Travelers Settles With States Over Brokers’ Contingent Commissions

January 13, 2008

The Travelers Cos. Inc. will pay $6 million to settle investigations in nine states and the District of Columbia over how it paid brokers.

The St. Paul-based company said it had reached agreements with attorneys general in Michigan, Florida, Hawaii, Maryland, Oregon, Texas, West Virginia, Massachusetts and Pennsylvania and the District of Columbia. The Florida Office of Insurance Regulation also joined the settlement. The settlement still needs court approval.

The settlement ends a 2004 shareholder lawsuit over contingent payments to brokers and allegations that it rigged bids. The company had lost an earlier effort to dismiss the lawsuit, which sought class action status. Travelers disclosed it had reached a settlement in a filing with the Securities and Exchange Commission.

State attorneys general have argued that “contingent commissions” paid to brokers and agents to steer business to insurance companies amount to kickbacks that result in higher prices paid by policyholders.

Florida Attorney General Bill McCollum’s office said Travelers had been paying “contingent commissions” to brokers which were not disclosed to policyholders.

Travelers has already said it would stop paying such commissions on all insurance lines under an agreement with other attorneys general announced Jan. 2, 2007.

“Policyholders have every right to expect fair and honest treatment from their insurers,” said Florida Attorney General McCollum. “We will continue to aggressively demand accountability and transparency from the insurance industry in Florida.”

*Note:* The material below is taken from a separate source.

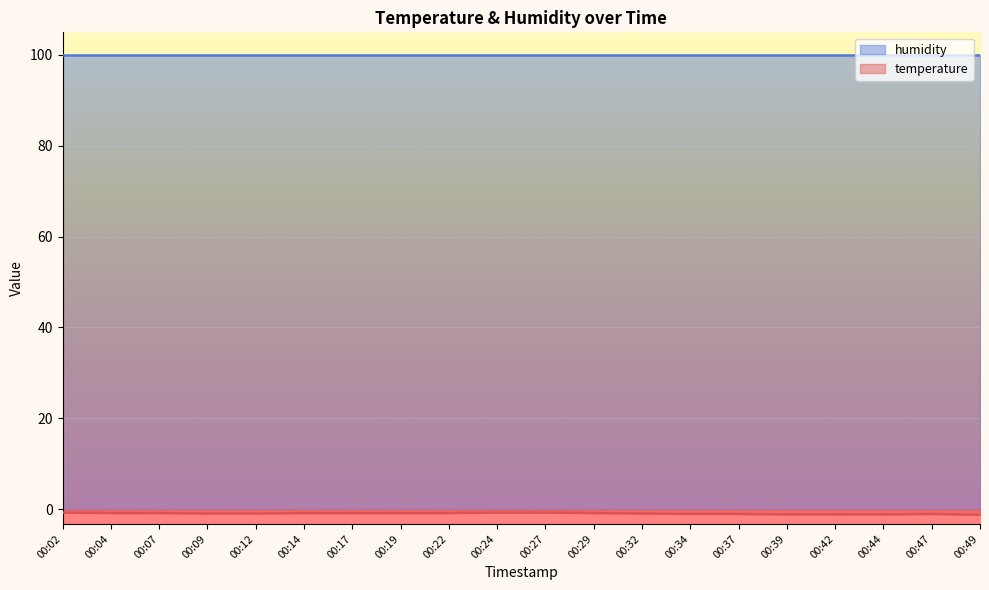

True or false: the data has more than 2 interior local peaks.

False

Florida will receive approximately $1.1 million of the settlement which will fund a reimbursement pool for affected public entity policyholders and repay the state agencies’ costs of investigation.

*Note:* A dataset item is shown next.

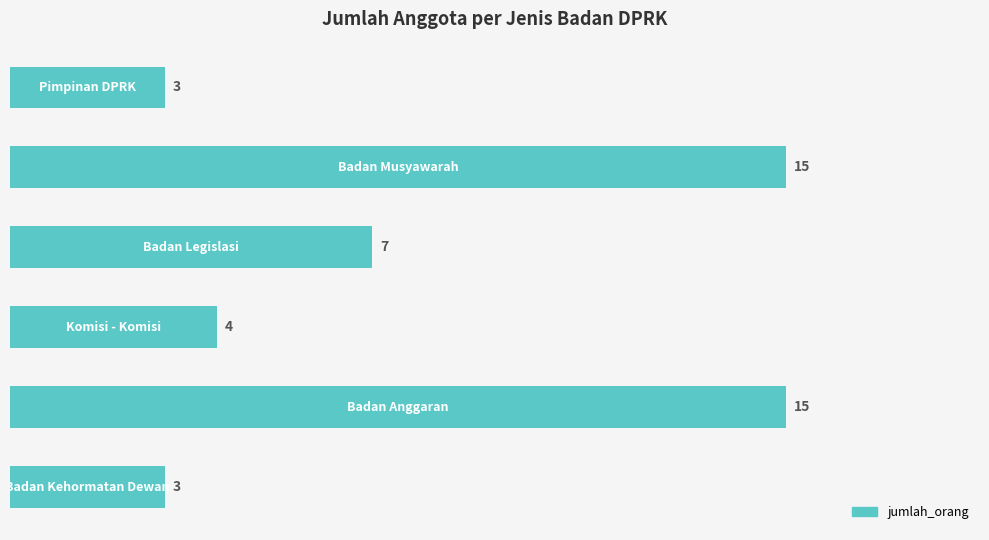

What is the value of the 3rd bar from the top?

7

“Florida’s policyholders deserve nothing less than full disclosure in insurance transactions,” said Florida Insurance Commissioner Kevin McCarty. “This settlement continues Florida’s progress toward establishing a national standard for transparency in insurance transactions and reinforces our commitment to protecting Florida consumers.”

According to the complaint, Travelers allegedly participated in a bid rigging scheme in which broker Marsh & McLennan pre-designated which insurance company’s bid would “win” a particular account. To create the appearance of a competitive bidding process, Marsh would instruct certain insurers to submit inflated, intentionally uncompetitive bids. These schemes gave commercial policyholders, the impression that they were receiving the most competitive commercial premiums available, when they were actually being overcharged, according to the complaint.

Additionally, Travelers was allegedly involved with a “pay-to-play” arrangement centered on the payment of incentive-based contingent commissions, in addition to standard commissions and fees, to insurance brokers. These arrangements were often undisclosed to consumers, and, according to the complaint, provided an incentive for brokers to steer business to the insurer who offered the most lucrative contingent commissions.